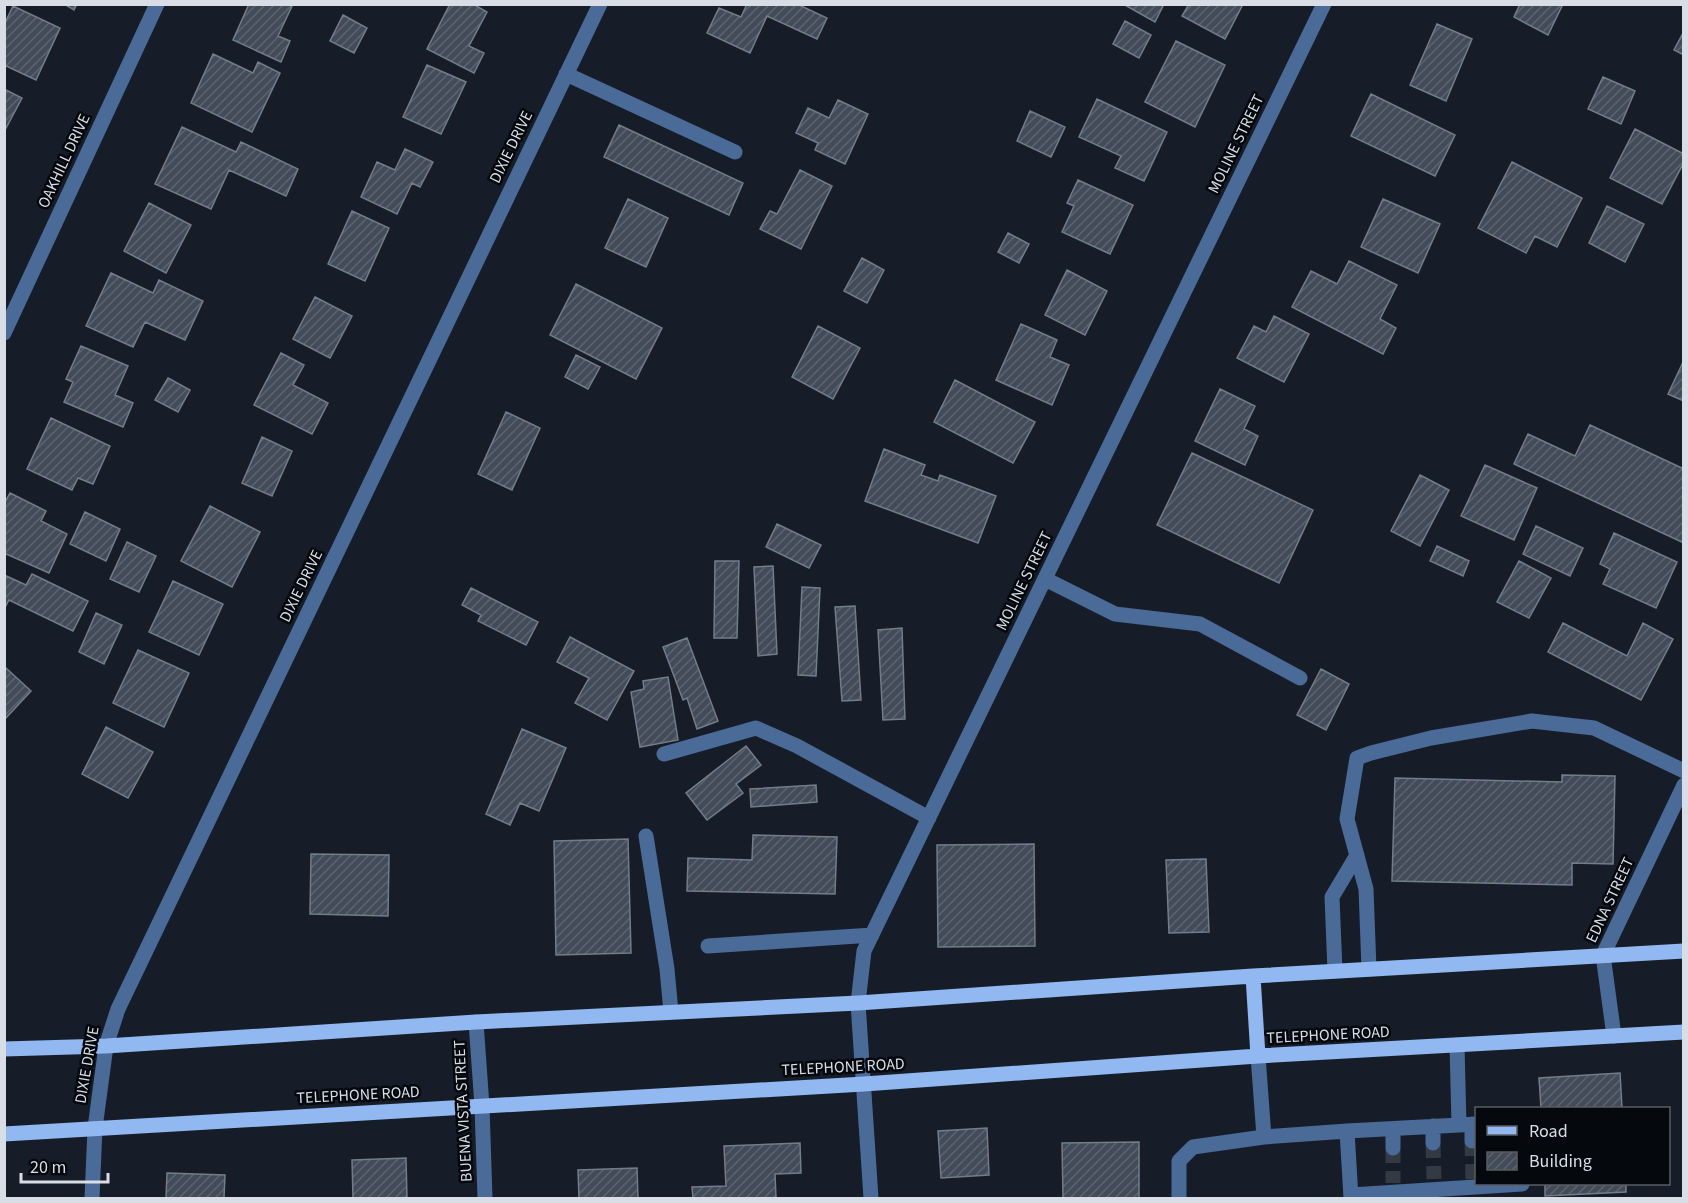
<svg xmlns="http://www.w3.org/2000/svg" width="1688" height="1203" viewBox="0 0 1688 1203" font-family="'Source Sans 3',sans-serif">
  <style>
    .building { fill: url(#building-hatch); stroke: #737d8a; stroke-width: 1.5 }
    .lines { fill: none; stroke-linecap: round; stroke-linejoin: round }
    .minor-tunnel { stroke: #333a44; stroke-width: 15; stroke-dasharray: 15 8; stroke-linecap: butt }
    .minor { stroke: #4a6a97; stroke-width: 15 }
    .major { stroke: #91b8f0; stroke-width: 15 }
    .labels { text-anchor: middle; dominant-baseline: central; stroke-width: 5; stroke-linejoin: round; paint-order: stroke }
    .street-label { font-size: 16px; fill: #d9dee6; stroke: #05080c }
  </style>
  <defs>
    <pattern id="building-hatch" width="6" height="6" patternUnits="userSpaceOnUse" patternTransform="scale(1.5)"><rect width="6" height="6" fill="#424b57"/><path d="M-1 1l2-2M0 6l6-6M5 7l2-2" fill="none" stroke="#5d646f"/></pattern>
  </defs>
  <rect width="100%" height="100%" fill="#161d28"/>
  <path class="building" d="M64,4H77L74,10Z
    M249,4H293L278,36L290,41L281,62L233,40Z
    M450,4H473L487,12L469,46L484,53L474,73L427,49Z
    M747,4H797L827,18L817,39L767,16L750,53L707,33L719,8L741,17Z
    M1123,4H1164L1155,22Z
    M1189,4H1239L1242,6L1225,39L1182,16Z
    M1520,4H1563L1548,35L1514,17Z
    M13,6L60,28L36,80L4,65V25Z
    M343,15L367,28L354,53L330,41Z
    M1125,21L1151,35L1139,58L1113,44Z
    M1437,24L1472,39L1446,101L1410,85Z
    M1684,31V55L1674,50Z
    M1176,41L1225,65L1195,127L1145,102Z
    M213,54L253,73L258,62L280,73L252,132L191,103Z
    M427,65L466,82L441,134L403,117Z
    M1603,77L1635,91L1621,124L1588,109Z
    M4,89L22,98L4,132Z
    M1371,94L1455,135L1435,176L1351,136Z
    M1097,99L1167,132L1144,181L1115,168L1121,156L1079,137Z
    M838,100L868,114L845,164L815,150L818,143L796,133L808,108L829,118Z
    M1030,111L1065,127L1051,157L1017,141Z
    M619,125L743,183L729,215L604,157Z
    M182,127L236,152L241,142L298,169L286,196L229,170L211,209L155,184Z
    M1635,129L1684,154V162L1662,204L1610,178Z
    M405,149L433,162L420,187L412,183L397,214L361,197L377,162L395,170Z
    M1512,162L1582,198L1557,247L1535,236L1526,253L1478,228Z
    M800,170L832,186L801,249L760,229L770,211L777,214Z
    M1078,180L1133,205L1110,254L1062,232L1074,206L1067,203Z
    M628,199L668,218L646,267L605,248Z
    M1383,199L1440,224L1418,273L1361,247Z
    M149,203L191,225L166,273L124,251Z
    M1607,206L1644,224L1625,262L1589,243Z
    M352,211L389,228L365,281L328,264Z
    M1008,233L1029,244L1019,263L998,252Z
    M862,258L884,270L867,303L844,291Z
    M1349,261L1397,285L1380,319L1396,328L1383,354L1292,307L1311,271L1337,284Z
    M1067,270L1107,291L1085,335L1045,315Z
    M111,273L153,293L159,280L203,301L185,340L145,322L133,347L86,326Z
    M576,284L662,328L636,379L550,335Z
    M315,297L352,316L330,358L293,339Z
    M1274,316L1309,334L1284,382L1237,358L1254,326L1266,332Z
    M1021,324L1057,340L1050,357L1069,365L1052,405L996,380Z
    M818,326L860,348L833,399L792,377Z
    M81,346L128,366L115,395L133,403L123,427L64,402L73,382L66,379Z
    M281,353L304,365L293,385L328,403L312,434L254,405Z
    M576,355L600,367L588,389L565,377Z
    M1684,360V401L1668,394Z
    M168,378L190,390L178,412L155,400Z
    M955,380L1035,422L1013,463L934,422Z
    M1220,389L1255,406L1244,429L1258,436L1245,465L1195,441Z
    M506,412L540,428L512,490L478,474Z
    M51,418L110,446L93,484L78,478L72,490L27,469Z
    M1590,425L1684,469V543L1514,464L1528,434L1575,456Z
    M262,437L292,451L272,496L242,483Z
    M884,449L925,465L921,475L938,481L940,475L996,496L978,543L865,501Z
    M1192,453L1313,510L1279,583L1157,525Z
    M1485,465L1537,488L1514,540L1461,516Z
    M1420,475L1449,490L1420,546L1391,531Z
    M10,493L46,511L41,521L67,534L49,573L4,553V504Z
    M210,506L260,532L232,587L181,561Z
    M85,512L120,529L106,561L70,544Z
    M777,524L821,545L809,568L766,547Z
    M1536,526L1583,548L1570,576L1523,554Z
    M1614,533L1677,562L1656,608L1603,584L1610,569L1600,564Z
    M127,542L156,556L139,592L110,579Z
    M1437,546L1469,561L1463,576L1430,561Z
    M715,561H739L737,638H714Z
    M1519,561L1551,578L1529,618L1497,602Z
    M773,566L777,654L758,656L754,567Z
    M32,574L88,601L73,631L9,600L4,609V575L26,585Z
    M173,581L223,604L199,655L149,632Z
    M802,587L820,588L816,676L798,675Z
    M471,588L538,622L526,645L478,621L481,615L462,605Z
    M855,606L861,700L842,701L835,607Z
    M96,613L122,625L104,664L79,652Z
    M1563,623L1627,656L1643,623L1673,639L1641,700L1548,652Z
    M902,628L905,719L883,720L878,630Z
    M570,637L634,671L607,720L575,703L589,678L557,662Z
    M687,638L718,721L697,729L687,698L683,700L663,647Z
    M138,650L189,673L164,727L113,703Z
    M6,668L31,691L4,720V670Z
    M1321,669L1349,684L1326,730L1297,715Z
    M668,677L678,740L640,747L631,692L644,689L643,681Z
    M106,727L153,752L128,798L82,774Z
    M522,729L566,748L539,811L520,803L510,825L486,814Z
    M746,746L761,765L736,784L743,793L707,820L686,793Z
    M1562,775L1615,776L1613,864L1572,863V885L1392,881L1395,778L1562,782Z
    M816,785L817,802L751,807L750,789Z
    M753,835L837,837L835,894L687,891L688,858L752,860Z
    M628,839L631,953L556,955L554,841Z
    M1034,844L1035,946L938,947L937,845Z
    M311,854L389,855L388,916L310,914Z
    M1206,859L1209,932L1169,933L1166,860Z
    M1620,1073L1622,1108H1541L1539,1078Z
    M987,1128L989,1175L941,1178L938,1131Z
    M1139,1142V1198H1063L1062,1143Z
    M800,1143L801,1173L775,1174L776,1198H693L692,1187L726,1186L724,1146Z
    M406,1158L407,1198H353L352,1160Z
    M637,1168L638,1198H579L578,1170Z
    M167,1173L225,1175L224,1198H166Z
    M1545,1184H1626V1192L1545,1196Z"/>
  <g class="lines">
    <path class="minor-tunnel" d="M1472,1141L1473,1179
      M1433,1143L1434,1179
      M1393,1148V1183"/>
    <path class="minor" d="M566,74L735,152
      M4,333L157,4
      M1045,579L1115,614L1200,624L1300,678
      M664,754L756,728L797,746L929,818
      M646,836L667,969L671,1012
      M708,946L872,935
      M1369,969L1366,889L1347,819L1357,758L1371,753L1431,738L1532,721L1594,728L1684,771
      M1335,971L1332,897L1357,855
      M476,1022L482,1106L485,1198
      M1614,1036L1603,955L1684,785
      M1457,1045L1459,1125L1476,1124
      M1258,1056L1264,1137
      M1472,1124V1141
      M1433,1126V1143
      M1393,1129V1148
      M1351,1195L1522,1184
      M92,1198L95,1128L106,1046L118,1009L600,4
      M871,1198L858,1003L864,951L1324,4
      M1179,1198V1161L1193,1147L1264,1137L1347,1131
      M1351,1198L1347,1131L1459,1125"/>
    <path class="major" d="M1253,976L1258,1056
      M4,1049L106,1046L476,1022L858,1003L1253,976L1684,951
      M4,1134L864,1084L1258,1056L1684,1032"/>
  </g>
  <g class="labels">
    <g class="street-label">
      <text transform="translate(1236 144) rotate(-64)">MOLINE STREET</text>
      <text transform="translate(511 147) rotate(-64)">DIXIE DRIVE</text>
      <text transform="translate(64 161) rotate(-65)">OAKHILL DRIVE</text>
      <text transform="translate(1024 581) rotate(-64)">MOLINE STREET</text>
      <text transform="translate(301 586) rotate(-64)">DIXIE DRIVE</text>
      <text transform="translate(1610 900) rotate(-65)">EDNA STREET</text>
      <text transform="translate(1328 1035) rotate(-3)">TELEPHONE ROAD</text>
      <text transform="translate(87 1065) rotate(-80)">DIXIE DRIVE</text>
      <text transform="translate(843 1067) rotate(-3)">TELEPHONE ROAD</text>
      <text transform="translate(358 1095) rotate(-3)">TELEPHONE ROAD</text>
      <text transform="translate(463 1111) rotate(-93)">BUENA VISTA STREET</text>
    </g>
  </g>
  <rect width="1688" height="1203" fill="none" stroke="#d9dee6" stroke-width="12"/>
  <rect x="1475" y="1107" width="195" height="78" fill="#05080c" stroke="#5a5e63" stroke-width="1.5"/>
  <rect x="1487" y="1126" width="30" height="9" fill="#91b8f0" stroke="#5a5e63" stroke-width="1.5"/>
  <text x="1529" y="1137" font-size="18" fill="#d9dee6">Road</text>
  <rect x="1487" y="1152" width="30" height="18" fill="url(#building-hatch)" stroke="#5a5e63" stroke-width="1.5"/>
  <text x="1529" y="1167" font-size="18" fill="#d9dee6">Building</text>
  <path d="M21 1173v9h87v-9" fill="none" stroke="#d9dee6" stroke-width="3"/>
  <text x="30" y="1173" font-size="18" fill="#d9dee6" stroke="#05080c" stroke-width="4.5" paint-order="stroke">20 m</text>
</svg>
━━━━
WHAT IS NEEDED: Copy, character for character, the lines from the line that holds "M1433,1126V1143" through the final line of the records above.

EXERCISE OUTPUT:
      M1433,1126V1143
      M1393,1129V1148
      M1351,1195L1522,1184
      M92,1198L95,1128L106,1046L118,1009L600,4
      M871,1198L858,1003L864,951L1324,4
      M1179,1198V1161L1193,1147L1264,1137L1347,1131
      M1351,1198L1347,1131L1459,1125"/>
    <path class="major" d="M1253,976L1258,1056
      M4,1049L106,1046L476,1022L858,1003L1253,976L1684,951
      M4,1134L864,1084L1258,1056L1684,1032"/>
  </g>
  <g class="labels">
    <g class="street-label">
      <text transform="translate(1236 144) rotate(-64)">MOLINE STREET</text>
      <text transform="translate(511 147) rotate(-64)">DIXIE DRIVE</text>
      <text transform="translate(64 161) rotate(-65)">OAKHILL DRIVE</text>
      <text transform="translate(1024 581) rotate(-64)">MOLINE STREET</text>
      <text transform="translate(301 586) rotate(-64)">DIXIE DRIVE</text>
      <text transform="translate(1610 900) rotate(-65)">EDNA STREET</text>
      <text transform="translate(1328 1035) rotate(-3)">TELEPHONE ROAD</text>
      <text transform="translate(87 1065) rotate(-80)">DIXIE DRIVE</text>
      <text transform="translate(843 1067) rotate(-3)">TELEPHONE ROAD</text>
      <text transform="translate(358 1095) rotate(-3)">TELEPHONE ROAD</text>
      <text transform="translate(463 1111) rotate(-93)">BUENA VISTA STREET</text>
    </g>
  </g>
  <rect width="1688" height="1203" fill="none" stroke="#d9dee6" stroke-width="12"/>
  <rect x="1475" y="1107" width="195" height="78" fill="#05080c" stroke="#5a5e63" stroke-width="1.5"/>
  <rect x="1487" y="1126" width="30" height="9" fill="#91b8f0" stroke="#5a5e63" stroke-width="1.5"/>
  <text x="1529" y="1137" font-size="18" fill="#d9dee6">Road</text>
  <rect x="1487" y="1152" width="30" height="18" fill="url(#building-hatch)" stroke="#5a5e63" stroke-width="1.5"/>
  <text x="1529" y="1167" font-size="18" fill="#d9dee6">Building</text>
  <path d="M21 1173v9h87v-9" fill="none" stroke="#d9dee6" stroke-width="3"/>
  <text x="30" y="1173" font-size="18" fill="#d9dee6" stroke="#05080c" stroke-width="4.5" paint-order="stroke">20 m</text>
</svg>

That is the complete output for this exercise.